**Exercise**:
A faithful copy is required. Print each line of the data exactly and omit the pictures.

........

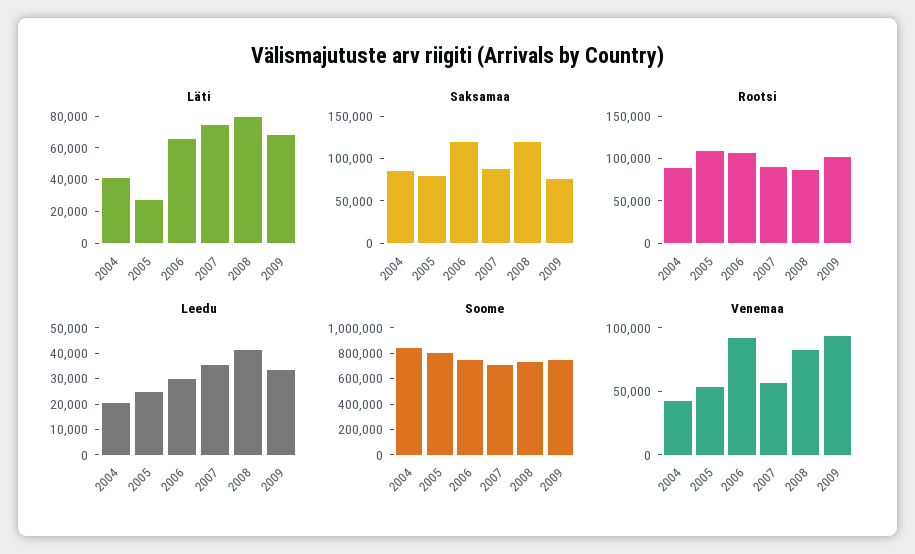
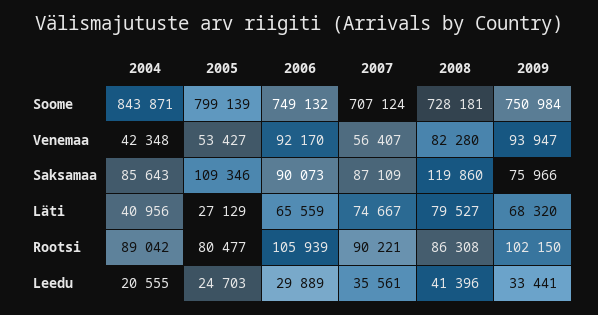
Saksamaa, 2005: 80000 -> 109346
Saksamaa, 2006: 120000 -> 90073
Rootsi, 2005: 110000 -> 80477

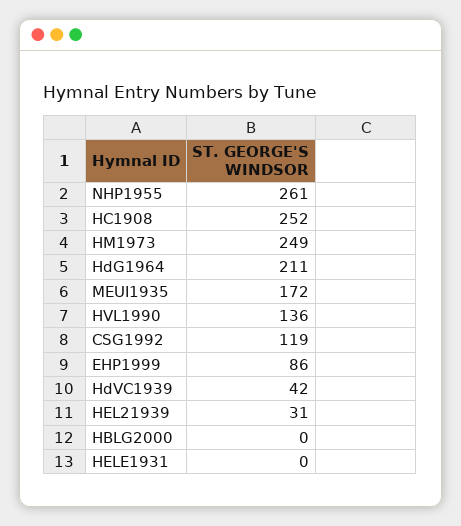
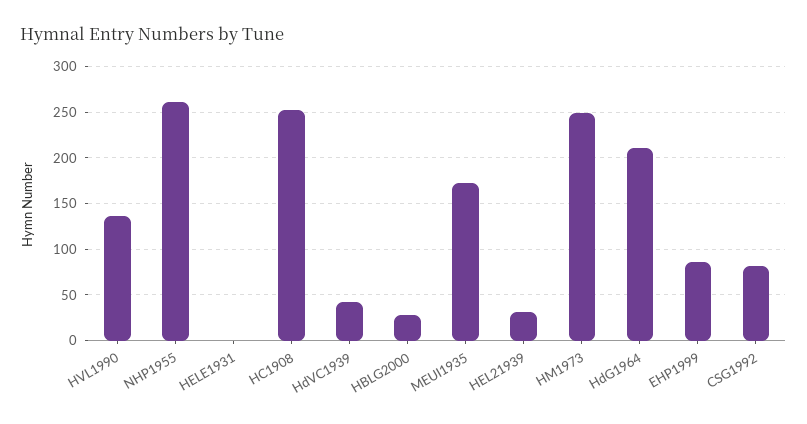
CSG1992: 119 -> 80
HBLG2000: 0 -> 30

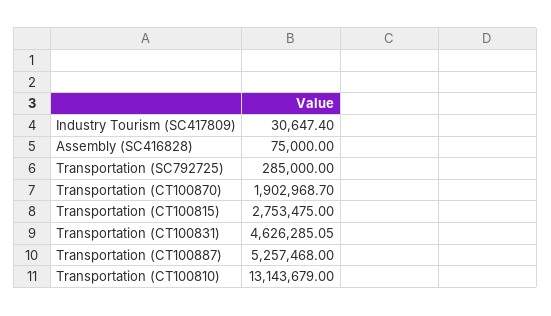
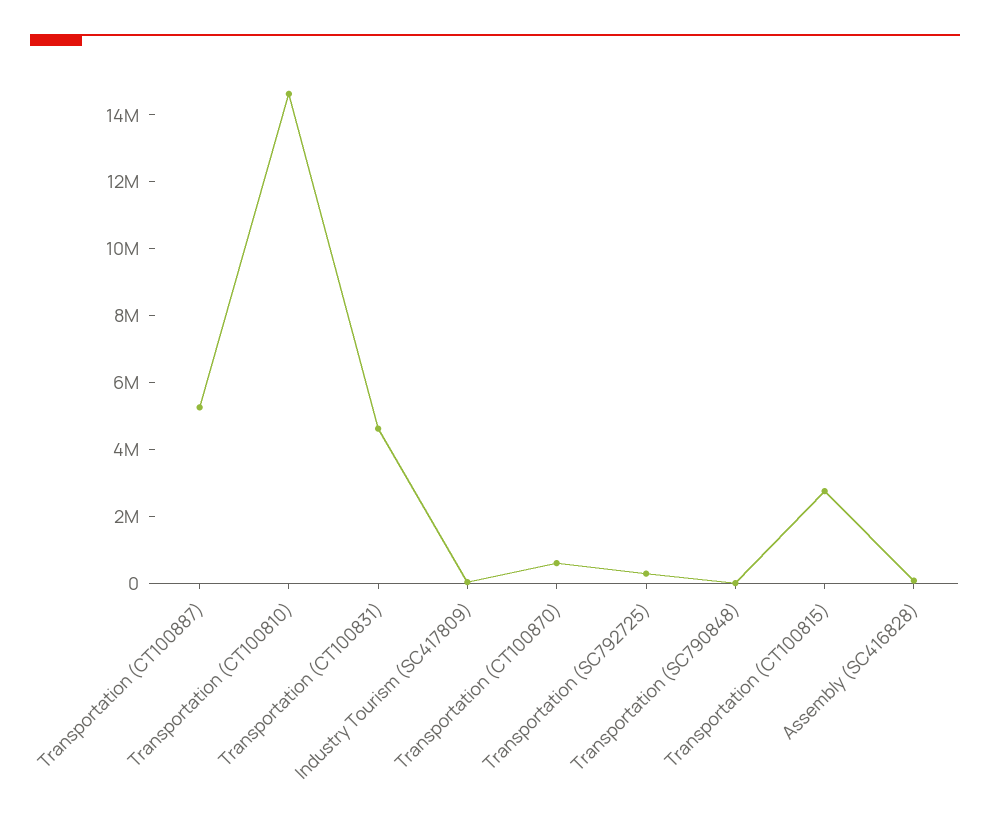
Transportation (CT100870): 1902968.7 -> 500000
Transportation (CT100810): 13143679 -> 14500000
Transportation (SC790848): none -> 0

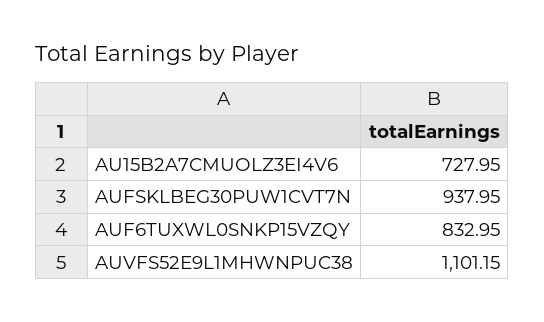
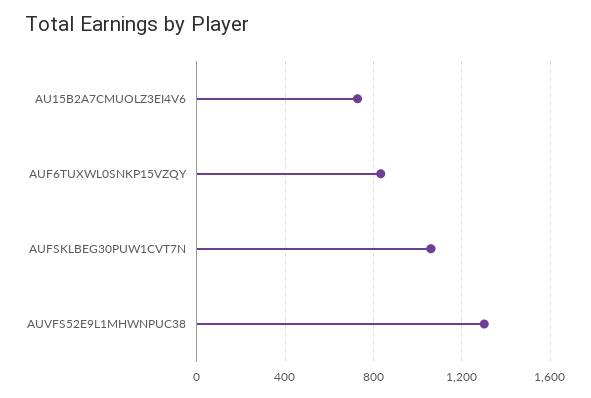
AUFSKLBEG30PUW1CVT7N: 937.95 -> 1050
AUVFS52E9L1MHWNPUC38: 1101.15 -> 1300

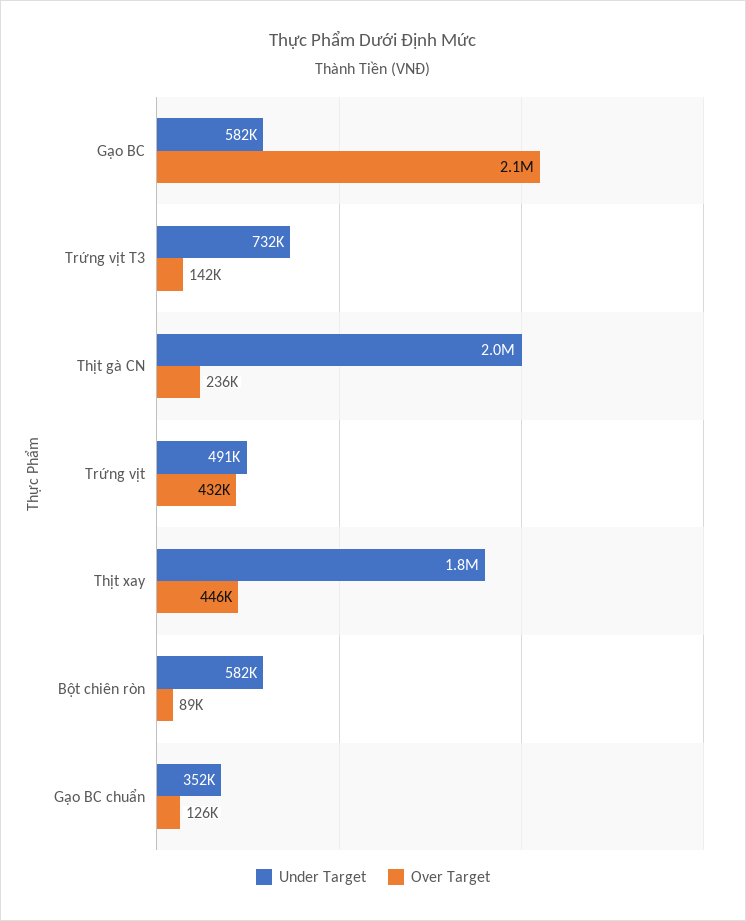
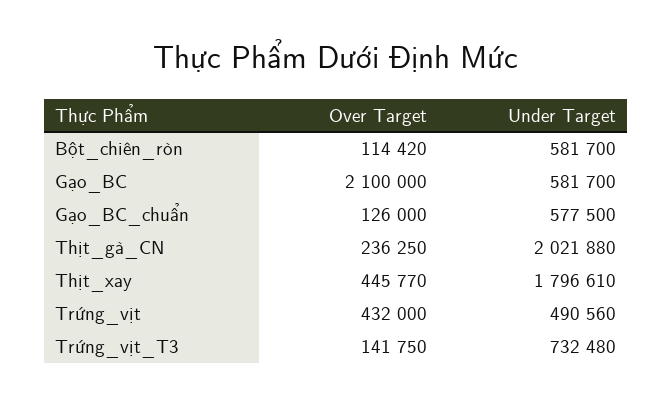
Over Target, Bột chiên ròn: 89000 -> 114420
Under Target, Gạo BC chuẩn: 352000 -> 577500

........

**Answer for this exercise**:
Saksamaa, 2005: 80000 -> 109346
Saksamaa, 2006: 120000 -> 90073
Rootsi, 2005: 110000 -> 80477

CSG1992: 119 -> 80
HBLG2000: 0 -> 30

Transportation (CT100870): 1902968.7 -> 500000
Transportation (CT100810): 13143679 -> 14500000
Transportation (SC790848): none -> 0

AUFSKLBEG30PUW1CVT7N: 937.95 -> 1050
AUVFS52E9L1MHWNPUC38: 1101.15 -> 1300

Over Target, Bột chiên ròn: 89000 -> 114420
Under Target, Gạo BC chuẩn: 352000 -> 577500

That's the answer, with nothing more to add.